» **Aim of the exercise**
Locate the word "timesteps" in the data below, then copy every line that holds it.

* * * * * * *

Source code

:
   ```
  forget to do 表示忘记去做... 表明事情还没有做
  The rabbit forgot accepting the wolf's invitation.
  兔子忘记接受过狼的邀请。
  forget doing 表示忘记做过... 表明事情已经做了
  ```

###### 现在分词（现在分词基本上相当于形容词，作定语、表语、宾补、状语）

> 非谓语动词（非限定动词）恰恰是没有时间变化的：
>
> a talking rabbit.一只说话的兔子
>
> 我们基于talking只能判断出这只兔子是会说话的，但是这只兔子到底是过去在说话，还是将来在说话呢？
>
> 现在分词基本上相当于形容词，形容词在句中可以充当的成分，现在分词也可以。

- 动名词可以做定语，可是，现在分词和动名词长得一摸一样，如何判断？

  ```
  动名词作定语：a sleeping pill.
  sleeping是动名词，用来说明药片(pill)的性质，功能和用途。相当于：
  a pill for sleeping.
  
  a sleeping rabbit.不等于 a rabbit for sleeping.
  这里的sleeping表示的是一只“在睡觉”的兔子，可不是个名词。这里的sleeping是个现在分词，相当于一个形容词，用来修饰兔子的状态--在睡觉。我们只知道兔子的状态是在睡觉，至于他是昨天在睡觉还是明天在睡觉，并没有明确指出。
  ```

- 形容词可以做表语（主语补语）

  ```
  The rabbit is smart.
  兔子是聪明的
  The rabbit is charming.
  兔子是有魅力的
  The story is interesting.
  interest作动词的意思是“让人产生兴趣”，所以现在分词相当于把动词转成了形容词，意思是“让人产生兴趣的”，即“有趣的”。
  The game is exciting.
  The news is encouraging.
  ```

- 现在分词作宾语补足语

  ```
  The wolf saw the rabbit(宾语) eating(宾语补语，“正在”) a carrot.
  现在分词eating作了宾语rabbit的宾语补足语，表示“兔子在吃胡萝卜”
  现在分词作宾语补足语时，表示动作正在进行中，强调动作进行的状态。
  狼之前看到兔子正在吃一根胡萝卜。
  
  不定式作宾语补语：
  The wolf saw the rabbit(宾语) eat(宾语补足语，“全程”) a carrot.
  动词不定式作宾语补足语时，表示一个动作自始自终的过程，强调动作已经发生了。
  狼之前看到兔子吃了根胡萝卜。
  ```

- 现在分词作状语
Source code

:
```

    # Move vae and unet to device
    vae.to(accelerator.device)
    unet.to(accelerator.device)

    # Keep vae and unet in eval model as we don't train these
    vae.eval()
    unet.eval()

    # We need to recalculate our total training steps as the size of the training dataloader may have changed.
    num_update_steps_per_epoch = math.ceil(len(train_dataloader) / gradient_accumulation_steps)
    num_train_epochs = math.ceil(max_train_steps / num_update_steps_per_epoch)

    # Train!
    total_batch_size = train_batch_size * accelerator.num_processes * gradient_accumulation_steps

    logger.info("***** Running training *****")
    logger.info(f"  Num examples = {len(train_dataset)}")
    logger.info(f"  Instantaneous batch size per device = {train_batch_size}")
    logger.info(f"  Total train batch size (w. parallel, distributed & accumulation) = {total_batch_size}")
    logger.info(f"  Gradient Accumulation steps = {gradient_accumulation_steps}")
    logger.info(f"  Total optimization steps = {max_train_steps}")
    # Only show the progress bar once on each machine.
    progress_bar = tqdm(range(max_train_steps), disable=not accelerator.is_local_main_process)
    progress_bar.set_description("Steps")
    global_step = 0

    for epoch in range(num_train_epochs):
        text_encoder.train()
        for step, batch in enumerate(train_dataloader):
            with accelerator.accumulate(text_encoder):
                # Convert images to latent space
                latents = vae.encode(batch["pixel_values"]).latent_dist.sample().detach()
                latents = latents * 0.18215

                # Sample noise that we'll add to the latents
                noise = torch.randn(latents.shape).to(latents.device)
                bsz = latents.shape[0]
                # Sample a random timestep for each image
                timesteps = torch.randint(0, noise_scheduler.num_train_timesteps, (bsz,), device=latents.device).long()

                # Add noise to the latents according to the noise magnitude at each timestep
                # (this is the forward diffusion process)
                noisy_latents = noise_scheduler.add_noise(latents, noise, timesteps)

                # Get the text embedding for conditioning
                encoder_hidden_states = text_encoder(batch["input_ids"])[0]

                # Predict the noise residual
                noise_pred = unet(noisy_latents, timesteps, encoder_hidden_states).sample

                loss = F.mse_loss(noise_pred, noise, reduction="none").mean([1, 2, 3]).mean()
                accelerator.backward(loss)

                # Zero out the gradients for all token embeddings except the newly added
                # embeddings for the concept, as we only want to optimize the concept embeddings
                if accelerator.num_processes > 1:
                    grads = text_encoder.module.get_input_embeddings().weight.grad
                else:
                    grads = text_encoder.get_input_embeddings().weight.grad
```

* * * * * * *

» **Written answer**
                timesteps = torch.randint(0, noise_scheduler.num_train_timesteps, (bsz,), device=latents.device).long()
                noisy_latents = noise_scheduler.add_noise(latents, noise, timesteps)
                noise_pred = unet(noisy_latents, timesteps, encoder_hidden_states).sample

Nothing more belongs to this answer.